Rocky Mountain High

Rocky Mountain High is said to be inspired by John Denver‘s move to Aspen, Colorado. Denver is said to love the state and the beautiful mountains there.

He began writing the song during the Perseid Meteor Shower which occurs each August.

Denver stated in interviews that the inspiration quickly struck him while camping with friends. All of a sudden there was a burst of shooting starts among the tree line.

Colorado mountains

The song took him nine months to complete.
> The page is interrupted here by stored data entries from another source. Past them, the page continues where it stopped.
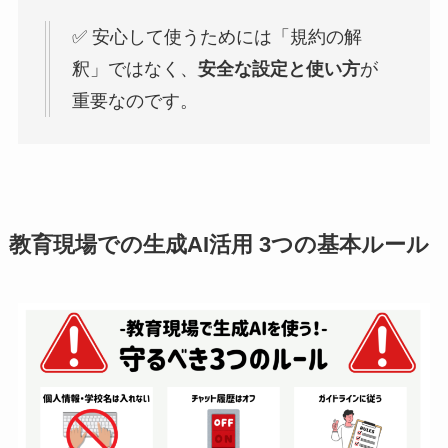
✅ 安心して使うためには「規約の解
釈」ではなく、
安全な設定と使い方
が
重要なのです。
教育現場での生成AI活用 3つの基本ルール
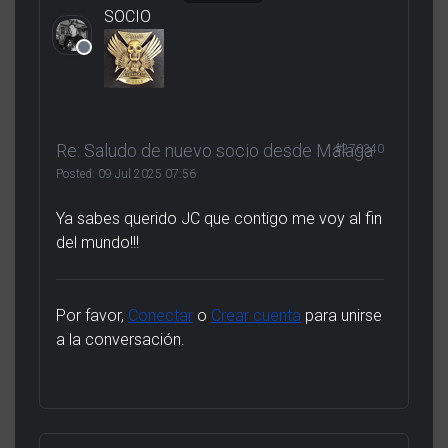
SOCIO
Re: Saludo de nuevo socio desde Málaga
#270340
Posted:
09 Jul 2025 07:56
Ya sabes querido JC que contigo me voy al fin
del mundo!!!
Por favor,
Conectar
o
Crear cuenta
para unirse
a la conversación.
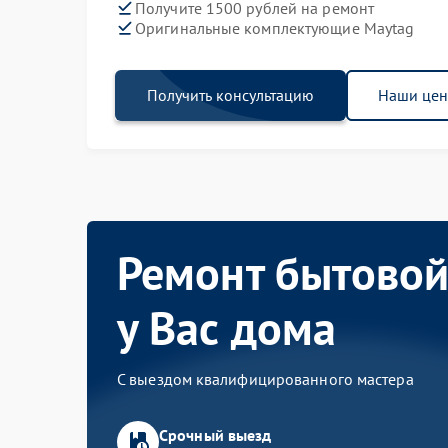
Получите 1500 рублей на ремонт
Оригинальные комплектующие Maytag
Получить консультацию
Наши це
Ремонт бытовой
у Вас дома
С выездом квалифицированного мастера
Срочный выезд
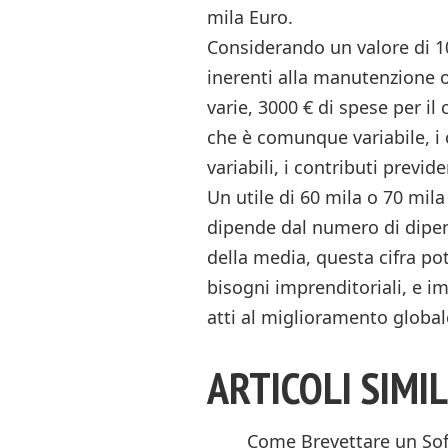
mila Euro.
Considerando un valore di 1
inerenti alla manutenzione o
varie, 3000 € di spese per il
che è comunque variabile, i 
variabili, i contributi previde
Un utile di 60 mila o 70 mil
dipende dal numero di dipen
della media, questa cifra pot
bisogni imprenditoriali, e i
atti al miglioramento globale 
ARTICOLI SIMIL
Come Brevettare un So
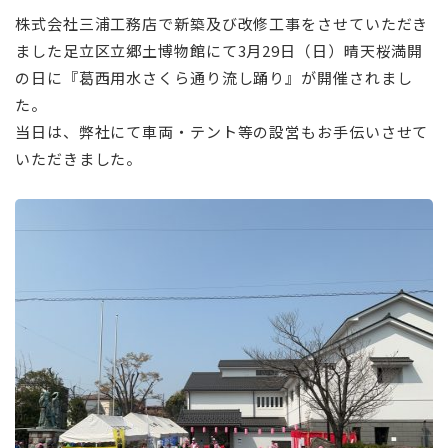
株式会社三浦工務店で新築及び改修工事をさせていただき
ました足立区立郷土博物館にて3月29日（日）晴天桜満開
の日に『葛西用水さくら通り流し踊り』が開催されまし
た。
当日は、弊社にて車両・テント等の設営もお手伝いさせて
いただきました。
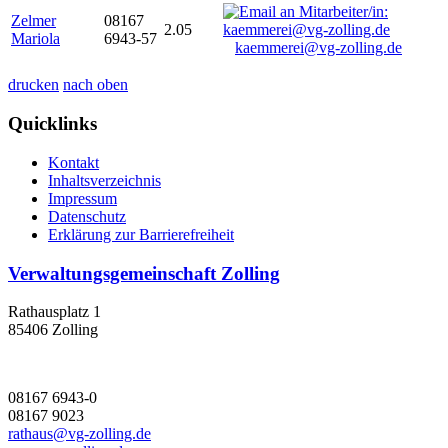
Zelmer
08167
2.05
Mariola
6943-57
kaemmerei@vg-zolling.de
drucken
nach oben
Quicklinks
Kontakt
Inhaltsverzeichnis
Impressum
Datenschutz
Erklärung zur Barrierefreiheit
Verwaltungsgemeinschaft Zolling
Rathausplatz 1
85406 Zolling
08167 6943-0
08167 9023
rathaus@vg-zolling.de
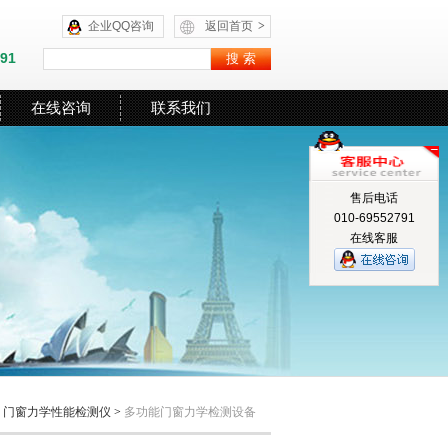
企业QQ咨询
返回首页
>
591
在线咨询
联系我们
售后电话
010-69552791
在线客服
>
门窗力学性能检测仪
>
多功能门窗力学检测设备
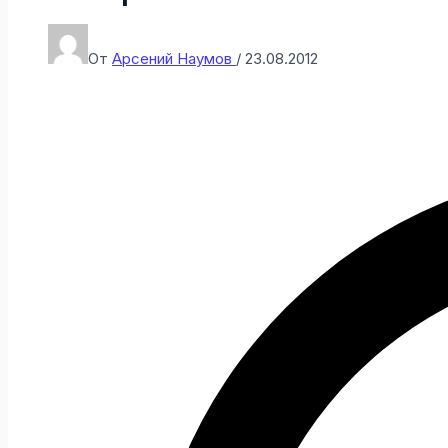
От
Арсений Наумов
/
23.08.2012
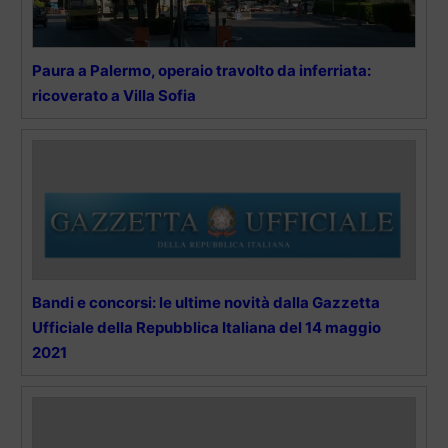
Paura a Palermo, operaio travolto da inferriata:
ricoverato a Villa Sofia
Bandi e concorsi: le ultime novità dalla Gazzetta
Ufficiale della Repubblica Italiana del 14 maggio
2021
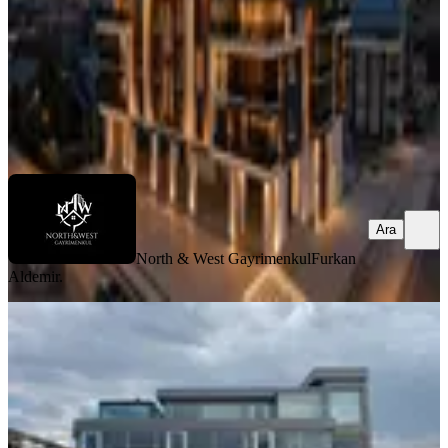
350.000 ₺
North & West Gayrimenkul
Furkan Aldemir.
Ara
Ara
North & West Gayrimenkul
Furkan
Aldemir.
Incek Kızılcaşar 316 M² Kiralık Ofis 2
Cephe Panoramik Manzara
Gölbaşı, Kızılcaşar Mahallesi
5+ Oda
·
350 m²
·
2. Kat
·
16.07.2026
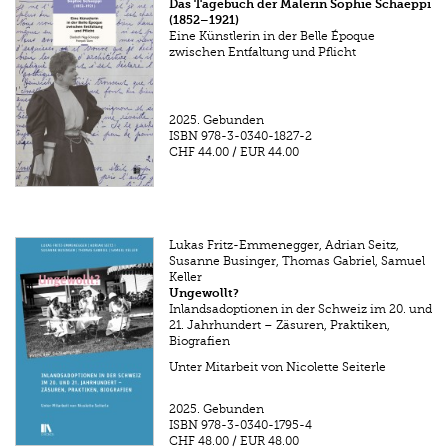
Das Tagebuch der Malerin Sophie Schaeppi
(1852–1921)
Eine Künstlerin in der Belle Époque
zwischen Entfaltung und Pflicht
2025.
Gebunden
ISBN
978-3-0340-1827-2
CHF 44.00
/
EUR 44.00
Lukas Fritz-Emmenegger, Adrian Seitz,
Susanne Businger, Thomas Gabriel, Samuel
Keller
Ungewollt?
Inlandsadoptionen in der Schweiz im 20. und
21. Jahrhundert – Zäsuren, Praktiken,
Biografien
Unter Mitarbeit von Nicolette Seiterle
2025.
Gebunden
ISBN
978-3-0340-1795-4
CHF 48.00
/
EUR 48.00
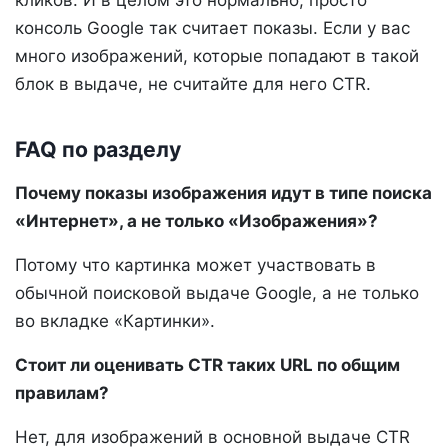
кликов. И в целом это нормально, просто
консоль Google так считает показы. Если у вас
много изображений, которые попадают в такой
блок в выдаче, не считайте для него CTR.
FAQ по разделу
Почему показы изображения идут в типе поиска
«Интернет», а не только «Изображения»?
Потому что картинка может участвовать в
обычной поисковой выдаче Google, а не только
во вкладке «Картинки».
Стоит ли оценивать CTR таких URL по общим
правилам?
Нет, для изображений в основной выдаче CTR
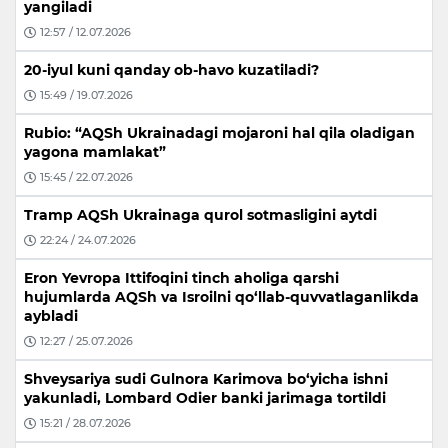
yangiladi
12:57 / 12.07.2026
20-iyul kuni qanday ob-havo kuzatiladi?
15:49 / 19.07.2026
Rubio: “AQSh Ukrainadagi mojaroni hal qila oladigan
yagona mamlakat”
15:45 / 22.07.2026
Tramp AQSh Ukrainaga qurol sotmasligini aytdi
22:24 / 24.07.2026
Eron Yevropa Ittifoqini tinch aholiga qarshi
hujumlarda AQSh va Isroilni qo‘llab-quvvatlaganlikda
aybladi
12:27 / 25.07.2026
Shveysariya sudi Gulnora Karimova bo‘yicha ishni
yakunladi, Lombard Odier banki jarimaga tortildi
15:21 / 28.07.2026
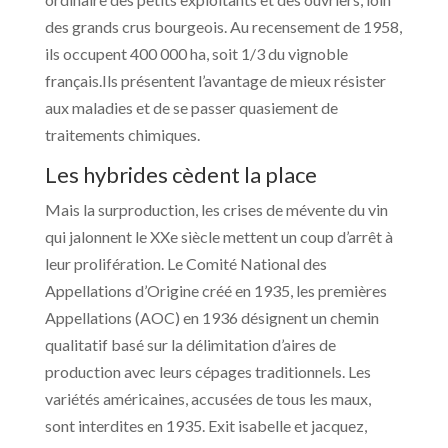
des grands crus bourgeois. Au recensement de 1958,
ils occupent 400 000 ha, soit 1/3 du vignoble
français.Ils présentent l’avantage de mieux résister
aux maladies et de se passer quasiement de
traitements chimiques.
Les hybrides cèdent la place
Mais la surproduction, les crises de mévente du vin
qui jalonnent le XXe siècle mettent un coup d’arrêt à
leur prolifération. Le Comité National des
Appellations d’Origine créé en 1935, les premières
Appellations (AOC) en 1936 désignent un chemin
qualitatif basé sur la délimitation d’aires de
production avec leurs cépages traditionnels. Les
variétés américaines, accusées de tous les maux,
sont interdites en 1935. Exit isabelle et jacquez,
In Denver’s autobiography, he wrote: “I remember, almost to the moment, when that song started to take shape in my head. We were working on the next album and it was to be called Mother Nature’s Son, after the Beatles song, which I’d included. It was set for release in September. In mid-August, Annie and I and some friends went up to Williams Lake to watch the first Perseid meteor showers. Imagine a moonless night in the Rockies in the dead of summer and you have it. I had insisted to everybody that it was going to be a glorious display. Spectacular, in fact…The shadow of the starlight blew me away…It got bigger and bigger until the tail stretched out all the way across the sky and burned itself out. Everybody was awake, and it was raining fire in the sky…I worked on the song – and the song worked on me – for a good couple of weeks. When I realized what I had – another anthem, maybe; a true expression of one’s self, maybe – we changed the sequencing of the album we’d just completed, and then we changed the album title.”

Colorado

On his BBC radio program The John Denver Show, he set the stage for this song by introducing it with this story: “You and I have just broken out of a huge stand of Douglas fir. The trees tower hundreds of feet above us. We’ve come out of the solemn, cathedral-like darkness of the trees, into the bright, early morning sunshine of a grassy slope. The grass is wet and soft with morning dew beneath our feet. The air is crisp, so crisp it sends little needles of joyful pain through the membranes of your nose. The air is so clear, it seems to purify your lungs. On both sides, above and beyond, stretch the awesome Rockies, their great, snow-capped peaks jutting out of the early morning mist. This is living. This is what man was created for: to live and work and continue what these mountains represent. This is true freedom. Being part of nature and drawing from it, and returning back to it.”

On April 10, 2017, the song reached certified Gold status.

The members of the Western Writers of America voted the song as one of the Top 100 Western songs of all times.